There is a special friendship between a young boy in Mill Valley and the garbage collector who comes by his home weekly. Recently, the garbage man was seriously injured after a vehicle accident and his family tells KTVU what the boy is doing is makin

- There is a special friendship between a young boy in Mill Valley and the garbage collector who comes by his home weekly. Recently, the garbage man was seriously injured after a vehicle accident and his family tells KTVU what the boy is doing is making a difference.

Steve Cunningham, the garbage collector worked at Mill Valley Refuse for 15 years until last month when an accident left him paralyzed. Now, a young friend he made along his route is trying to help.

Shortly before 6 a.m., Mill Valley Refuse rolls out its garbage collection trucks and they make their way into neighborhoods.

Several miles away, Saxton Yuill is having breakfast, getting ready for school. On Tuesdays, the 6-year-old waits for the sound of the garbage truck and runs outside to greet the garbage collector.

When Saxton and his family moved into the neighborhood a year ago, he met Steve, the garbage man.
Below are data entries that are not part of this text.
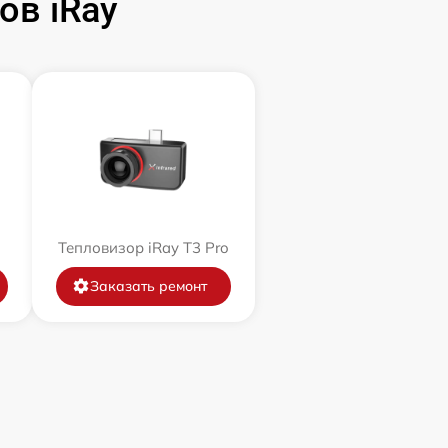
ов iRay
Тепловизор iRay T3 Pro
Заказать ремонт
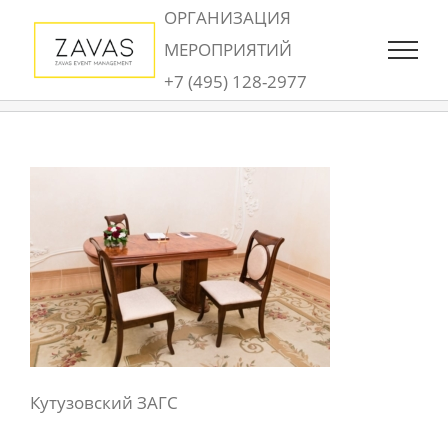
Skip
ОРГАНИЗАЦИЯ
to
МЕРОПРИЯТИЙ
content
+7 (495) 128-2977
Кутузовский ЗАГС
The two had a routine.
 
"He says, ‘do you want to pull the lever every time and I just do it," Saxton says.

But a few weeks ago, Steve stopped coming by. It was a different garbage man.
 
"He wasn't there. Maybe he was sick or something. Maybe he's running late," says Saxton.

Steve Cunningham of San Pablo was seriously injured.  On August 22nd, he crashed his pickup truck into the toll plaza at the Richmond San Rafael Bridge on his way to work.
Steve's family says he doesn't remember what happened but they suspect he fell asleep at the wheel. Steve remains in the hospital, paralyzed from the chest down.
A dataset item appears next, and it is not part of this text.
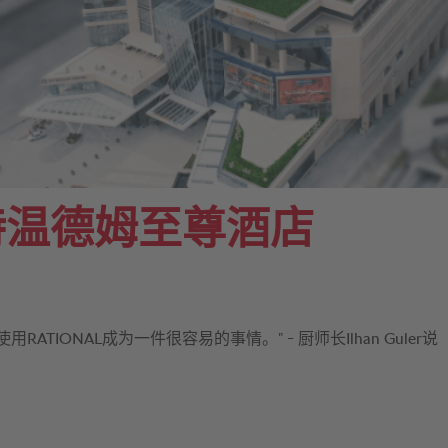
特温德姆至尊酒店
IONAL成为一件很容易的事情。” - 厨师长Ilhan Guler说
"He's going through the mourning of his legs because he won't be able to walk again," says Jordan Drolette, Steve's daughter.

Saxon's mom Anna Yuill told the little boy Steve is sick and won't be coming by.
Saxon told his mom he wanted to help.
 
"I said wow, that's amazing. Of course, let’s do it," says Yuill.

Saxton has held two bake sales and raised about $1,000 dollars.  He has given the money to Steve's family.

"It just gives you a new sense of hope," says Drolette.

Steve's daughter says she showed her father a photo of Saxton at his bake sale.
 
"He just went speechless, didn't say much. But I can tell he's appreciative of what Saxton did," says Drolette

Almost every Tuesday, Saxton still runs out to the garbage truck.

The first grader tells KTVU he knows the collector won't be Steve, but hopes to be able to talk to his friend again.

"I would say— are you okay Steve? I hope you feel better," says Saxton.

Steve's family says when he's well enough; they will bring Saxton to visit with him.